Types and Usage
A battery charger, or recharger, is a device used to put energy into a secondary cell or rechargeable battery by forcing an electric current through it.
Types of battery chargers:
1. Simple chargers: A simple charger works by supplying a constant DC or pulsed DC power source to a battery being charged. A simple charger typically does not alter its output based on charging time or the charge on the battery.
2. Fast chargers: Fast chargers make use of control circuitry to rapidly charge the batteries without damaging any of the cells in the battery. The control circuitry can be built into the battery (generally for each cell) or in the external charging unit, or split between both.
3. Three stage chargers: To accelerate the charging time and provide continuous charging, an intelligent charger attempts to detect the state of charge and condition of the battery and applies a 3 stage charging scheme.
4. Induction-powered chargers: Inductive battery chargers use electromagnetic induction to charge batteries. A charging station sends electromagnetic energy through inductive coupling to an electrical device, which stores the energy in the batteries.
5. Intelligent chargers: A “smart charger” should not be confused with a “smart battery”. A smart battery is generally defined as one containing some sort of electronic device or “chip” that can communicate with a smart charger about battery characteristics and condition.
6. Motion-powered charger: Several companies have begun making devices that charge batteries based on human motions. One example, made by Tremont Electric, consists of a magnet held between two springs that can charge a battery as the device is moved up and down, such as when walking. Such products have not yet achieved significant commercial success.

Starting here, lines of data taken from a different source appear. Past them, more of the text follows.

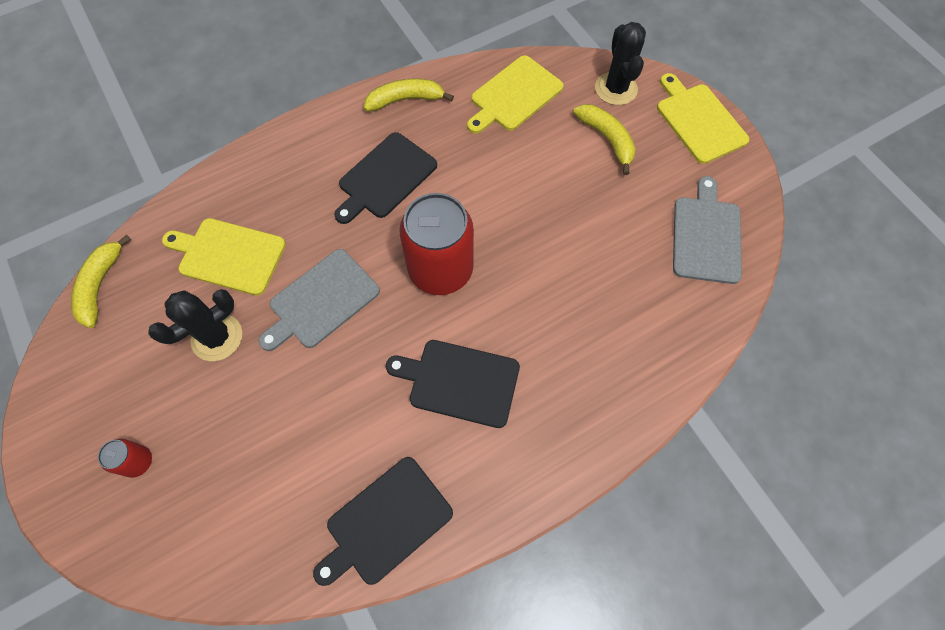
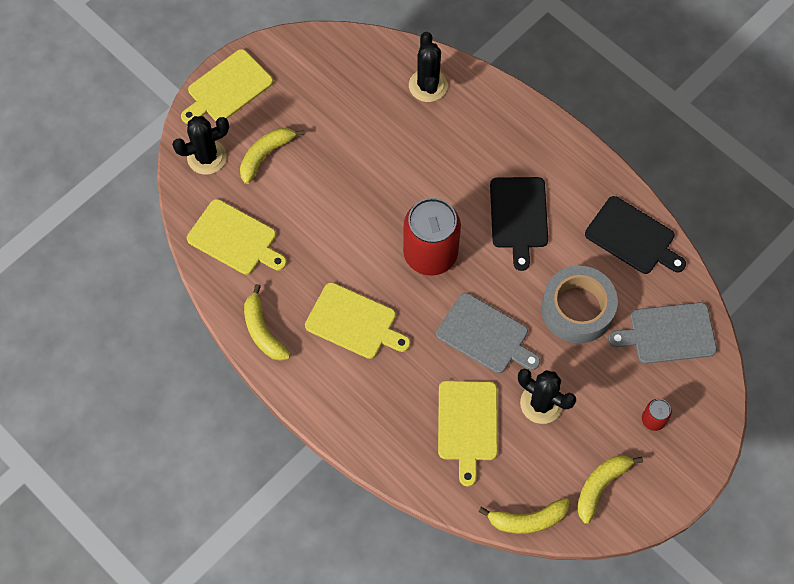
camera: 105 degrees left, 0 degrees up
(94, 373) = (601, 486): none -> yellow banana
(313, 415) = (577, 309): none -> grey tape
(385, 178) = (354, 322): black cutting board -> yellow cutting board
(671, 324) = (428, 85): none -> black cactus
(706, 236) = (343, 71): grey cutting board -> grey cutting board (668, 333)

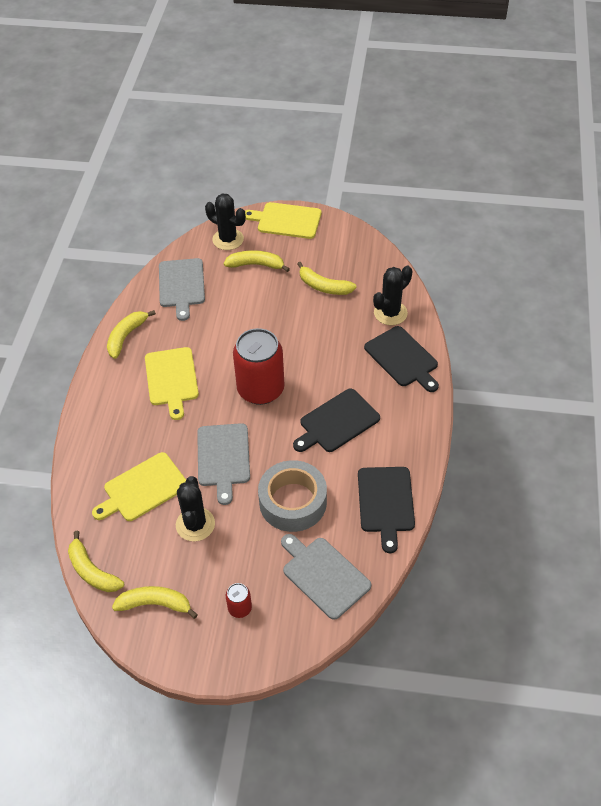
camera: 55 degrees right, 15 degrees down
(235, 239) = (181, 285): yellow cutting board -> grey cutting board
(346, 116) = (324, 286): none -> yellow banana
(489, 114) = (403, 358): none -> black cutting board

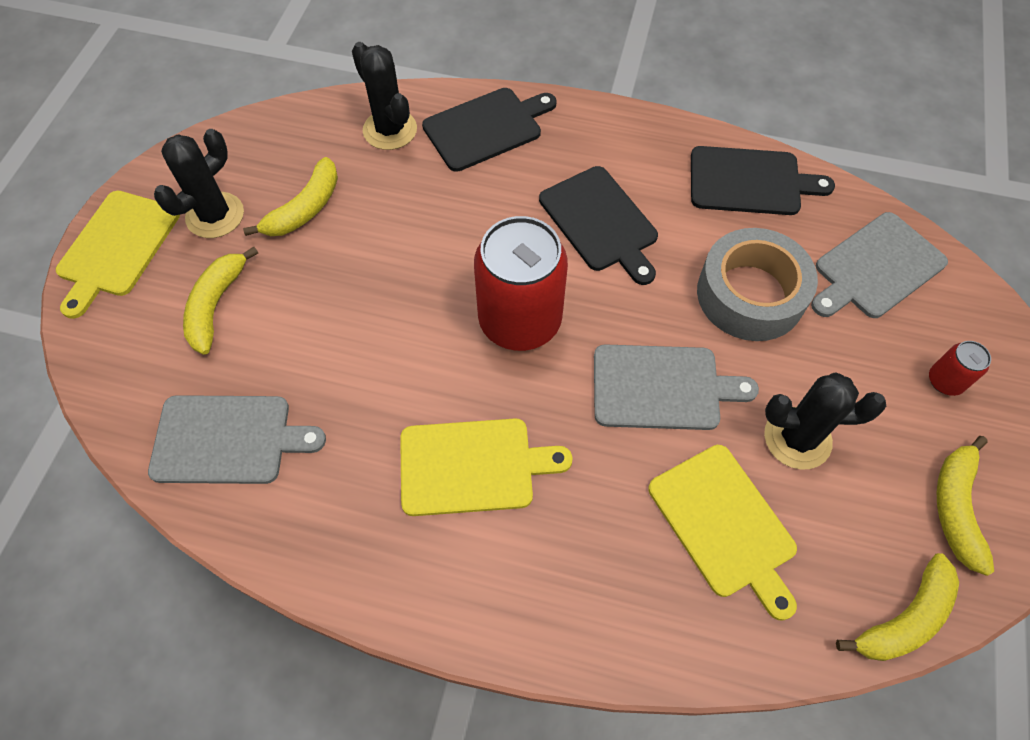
camera: 85 degrees left, 10 degrees up
(126, 336) = (343, 553): yellow banana -> none
(228, 239) = (128, 348): black cactus -> black cactus (215, 215)

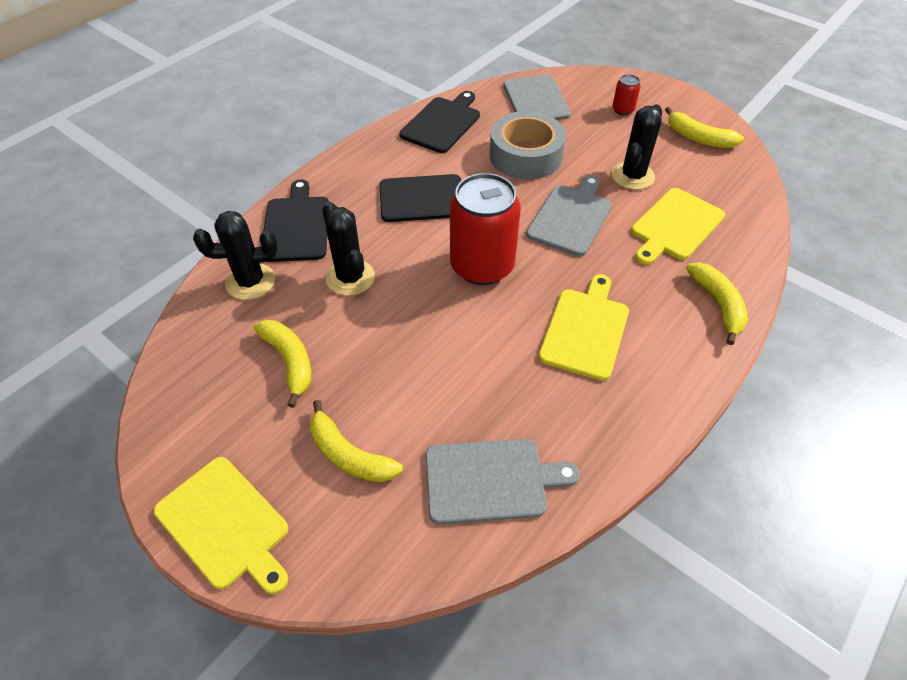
camera: 65 degrees left, 10 degrees down
(215, 215) = (247, 430): black cactus -> black cactus (350, 278)
(228, 439) = (490, 480): grey cutting board -> grey cutting board turned 60 degrees clockwise
(724, 524) = (675, 226): yellow cutting board -> yellow cutting board turned 135 degrees clockwise
(904, 618) = (753, 181): yellow banana -> yellow banana (717, 304)

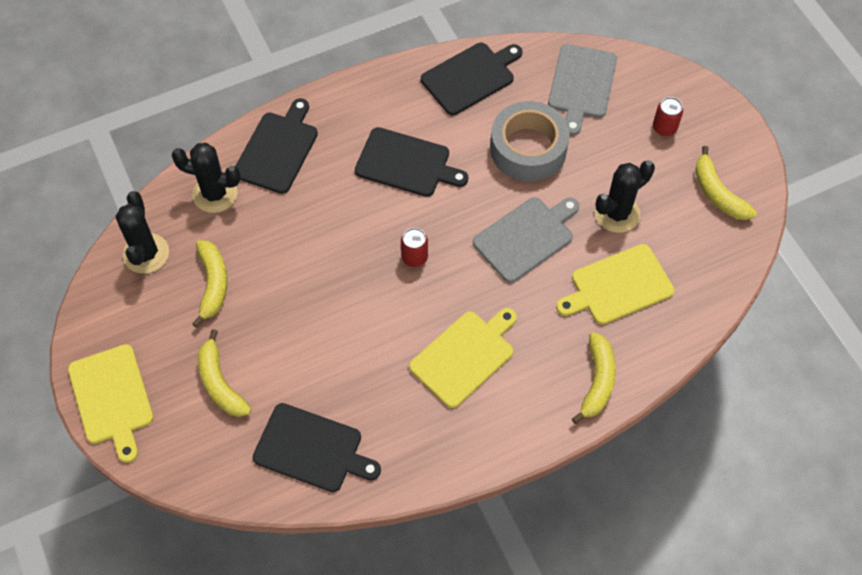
camera: 25 degrees right, 10 degrees up
(350, 278) = (297, 223): black cactus -> black cactus (146, 253)
(482, 266) = (414, 257): red can -> red can, size x0.43
(490, 480) = (312, 449): grey cutting board -> black cutting board

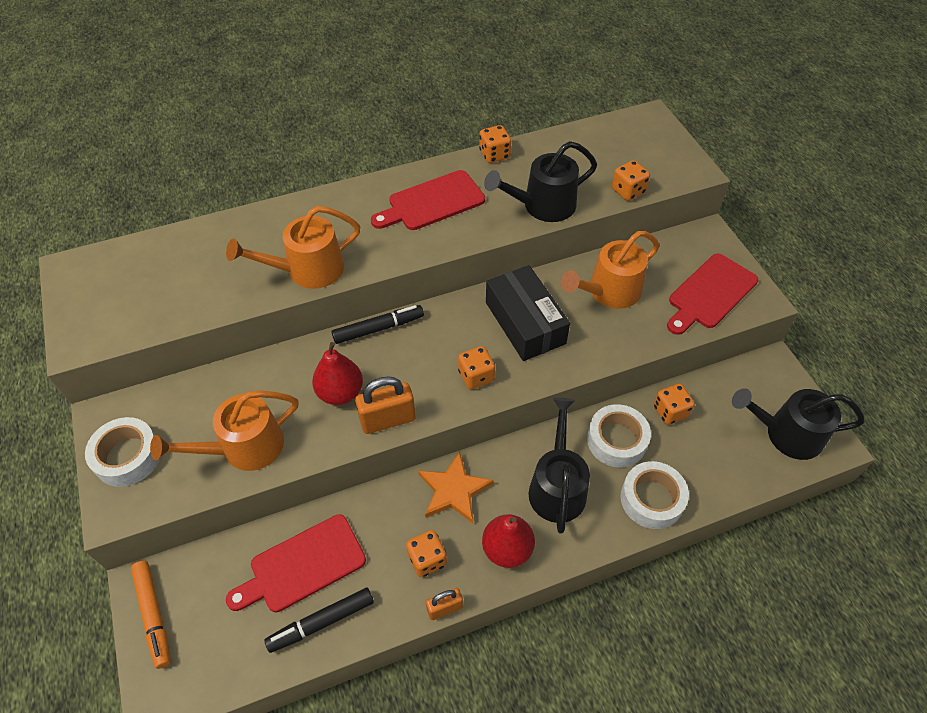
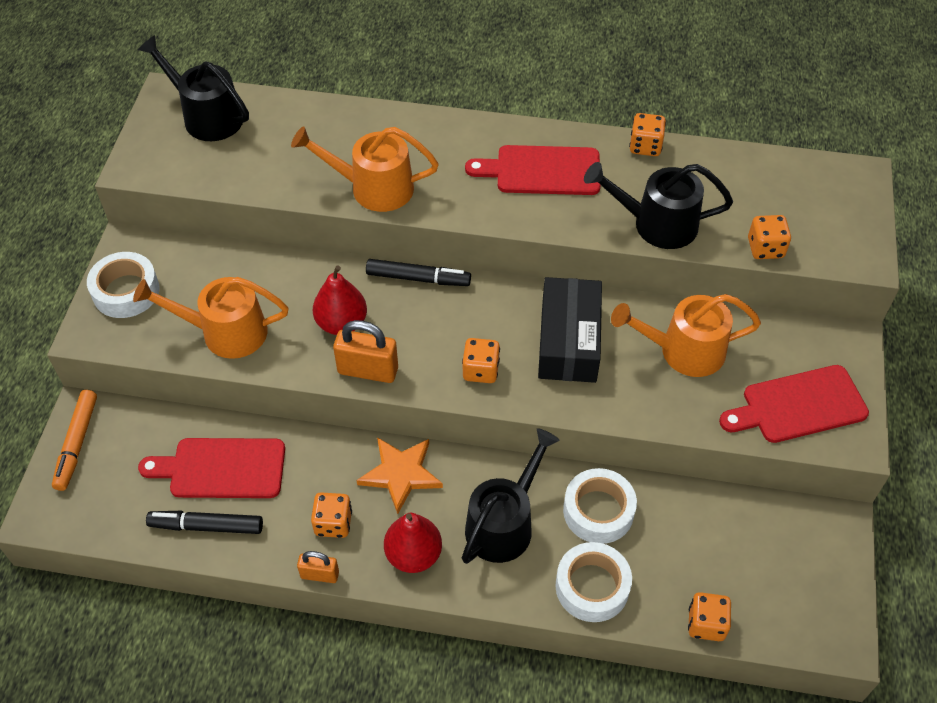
camera: 30 degrees right, 0 degrees up
(670, 411) = (678, 512): orange dice -> orange dice (706, 624)
(787, 434) = (794, 602): black watering can -> black watering can (207, 116)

7. Pulse chargers: Some chargers use pulse technology in which a series of voltage or current pulses is fed to the battery. The DC pulses have a strictly controlled rise time, pulse width, pulse repetition rate (frequency) and amplitude.
8. Solar chargers: Solar chargers convert light energy into low voltage DC current. They are generally portable, but can also be fixed mount. Fixed mount solar chargers are also known as solar panels.
9. Timer-based(HI) chargers: The output of a timer charger is terminated after a predetermined time. Timer chargers were the most common type for high-capacity Ni-Cd cells in the late 1990s for example (low-capacity consumer Ni-Cd cells were typically charged with a simple charger).
10. Trickle chargers: A trickle charger is typically a low-current (usually between 5–1,500 mA) battery charger or one which has a trickle charging operating mode. A trickle charger is generally used to charge small capacity batteries (2–30 Ah). These types of battery chargers are also used to maintain larger capacity batteries (> 30 Ah) that are typically found on cars, boats, RVs and other related vehicles.
11. Universal battery charger–analyzers: The most sophisticated types are used in critical applications (e.g. military or aviation batteries). These heavy-duty automatic “intelligent charging” systems can be programmed with complex charging cycles specified by the battery maker.
12. USB-based chargers: Since the Universal Serial Bus specification provides for a five-volt power supply (with limited maximum power), it is possible to use a USB cable to connect a device to a power supply. Products based on this approach include chargers for cellular phones, portable digital audio players, and tablet computers.